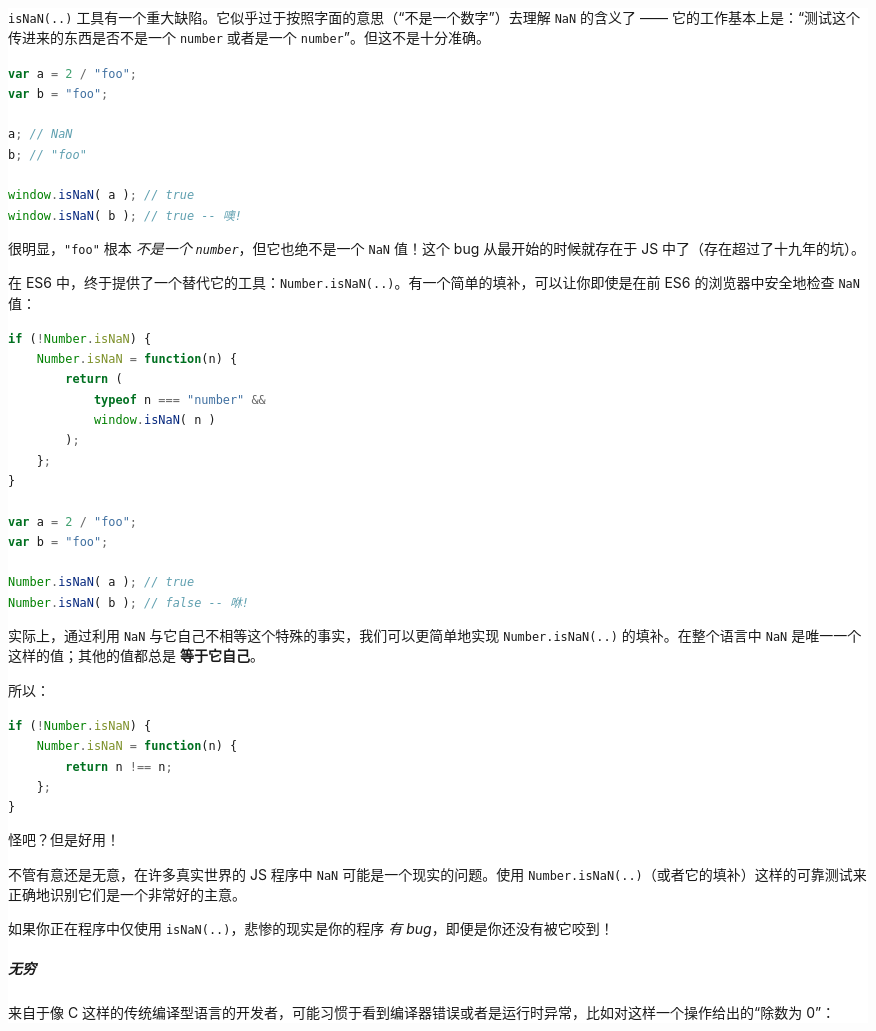 `isNaN(..)` 工具有一个重大缺陷。它似乎过于按照字面的意思（“不是一个数字”）去理解 `NaN` 的含义了 —— 它的工作基本上是：“测试这个传进来的东西是否不是一个 `number` 或者是一个 `number`”。但这不是十分准确。

```js
var a = 2 / "foo";
var b = "foo";

a; // NaN
b; // "foo"

window.isNaN( a ); // true
window.isNaN( b ); // true -- 噢!
```

很明显，`"foo"` 根本 *不是一个 `number`*，但它也绝不是一个 `NaN` 值！这个 bug 从最开始的时候就存在于 JS 中了（存在超过了十九年的坑）。

在 ES6 中，终于提供了一个替代它的工具：`Number.isNaN(..)`。有一个简单的填补，可以让你即使是在前 ES6 的浏览器中安全地检查 `NaN` 值：

```js
if (!Number.isNaN) {
	Number.isNaN = function(n) {
		return (
			typeof n === "number" &&
			window.isNaN( n )
		);
	};
}

var a = 2 / "foo";
var b = "foo";

Number.isNaN( a ); // true
Number.isNaN( b ); // false -- 咻!
```

实际上，通过利用 `NaN` 与它自己不相等这个特殊的事实，我们可以更简单地实现 `Number.isNaN(..)` 的填补。在整个语言中 `NaN` 是唯一一个这样的值；其他的值都总是 **等于它自己**。

所以：

```js
if (!Number.isNaN) {
	Number.isNaN = function(n) {
		return n !== n;
	};
}
```

怪吧？但是好用！

不管有意还是无意，在许多真实世界的 JS 程序中 `NaN` 可能是一个现实的问题。使用 `Number.isNaN(..)`（或者它的填补）这样的可靠测试来正确地识别它们是一个非常好的主意。

如果你正在程序中仅使用 `isNaN(..)`，悲惨的现实是你的程序 *有 bug*，即便是你还没有被它咬到！

##### 无穷

来自于像 C 这样的传统编译型语言的开发者，可能习惯于看到编译器错误或者是运行时异常，比如对这样一个操作给出的“除数为 0”：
---------------
» **Work to complete**: Your task is to retype the records above in full and exactly, omitting the pictures.

» **Answer box**:
 `isNaN(..)` 工具有一个重大缺陷。它似乎过于按照字面的意思（“不是一个数字”）去理解 `NaN` 的含义了 —— 它的工作基本上是：“测试这个传进来的东西是否不是一个 `number` 或者是一个 `number`”。但这不是十分准确。

```js
var a = 2 / "foo";
var b = "foo";

a; // NaN
b; // "foo"

window.isNaN( a ); // true
window.isNaN( b ); // true -- 噢!
```

很明显，`"foo"` 根本 *不是一个 `number`*，但它也绝不是一个 `NaN` 值！这个 bug 从最开始的时候就存在于 JS 中了（存在超过了十九年的坑）。

在 ES6 中，终于提供了一个替代它的工具：`Number.isNaN(..)`。有一个简单的填补，可以让你即使是在前 ES6 的浏览器中安全地检查 `NaN` 值：

```js
if (!Number.isNaN) {
	Number.isNaN = function(n) {
		return (
			typeof n === "number" &&
			window.isNaN( n )
		);
	};
}

var a = 2 / "foo";
var b = "foo";

Number.isNaN( a ); // true
Number.isNaN( b ); // false -- 咻!
```

实际上，通过利用 `NaN` 与它自己不相等这个特殊的事实，我们可以更简单地实现 `Number.isNaN(..)` 的填补。在整个语言中 `NaN` 是唯一一个这样的值；其他的值都总是 **等于它自己**。

所以：

```js
if (!Number.isNaN) {
	Number.isNaN = function(n) {
		return n !== n;
	};
}
```

怪吧？但是好用！

不管有意还是无意，在许多真实世界的 JS 程序中 `NaN` 可能是一个现实的问题。使用 `Number.isNaN(..)`（或者它的填补）这样的可靠测试来正确地识别它们是一个非常好的主意。

如果你正在程序中仅使用 `isNaN(..)`，悲惨的现实是你的程序 *有 bug*，即便是你还没有被它咬到！

##### 无穷

来自于像 C 这样的传统编译型语言的开发者，可能习惯于看到编译器错误或者是运行时异常，比如对这样一个操作给出的“除数为 0”：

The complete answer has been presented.